The phase error is only 1° and can be compensated since we can calculate this using the above formula. Since the AD8302 phase output is 10mV/° .This means we will have to subtract 0.65mV@1.8Mhz to 10.8mV@30Mhz from Vref/2 to get the correct value.
The design uses 2
AD8302 devices to measure phase and magnitude of currents and voltages.
The AD8302 is an excellent choice since it specs range from LF to 2.7 Ghz , and it measures over a 60 db range of input signals.
You can find the datasheet
here.
The first one is used to measure the phase between the voltage and the current to the load.
The second one is used to measure the magnitude between the current and the voltages.
I use two devices because the ad8302 does not see the difference between leading and lagging signals.

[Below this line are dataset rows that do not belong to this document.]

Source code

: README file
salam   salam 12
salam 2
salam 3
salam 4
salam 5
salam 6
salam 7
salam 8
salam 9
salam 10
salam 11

By phase shifting one of the inputs -90° , the phase output gets centered around 900mV (Vref/2).
See the graph below:
Note that the 90 degrees will be on the other side if the secondairy of the current transformer is connected in reverse, the same will haven if ANT and TRX are swapped.
Besides these measurements, the bridge also contains a frequency pre-scaler so that a microcontroller can measure the operating frequency so it can drive look-up tables that control motors for tuning a matching circuit.
The (first) prototype:
The bridge is constructed in a 55 * 74 *30 mm tinned RF box.
(some smd parts not yet mounted.)
Detail picture of the current tronsformer wound on a 4C65 ferrite torroid with Litz wire.
(not sure if this is really making a lot of difference compared to a solid wire.)
Some of the metal parts are made from brass plate and then silver plated using some (nasty) chemicals (silver cyanide and pottasium cyanide mix).
Before:
After plating :
The inner conductor is made of a piece of thick coax.(aircom plus or similar)
The center conductor is shielded by a piece of copper tube that has been soldered to the plated flanges. This avoids any capacitive coupling between the center conductor and the windings of the current transformer.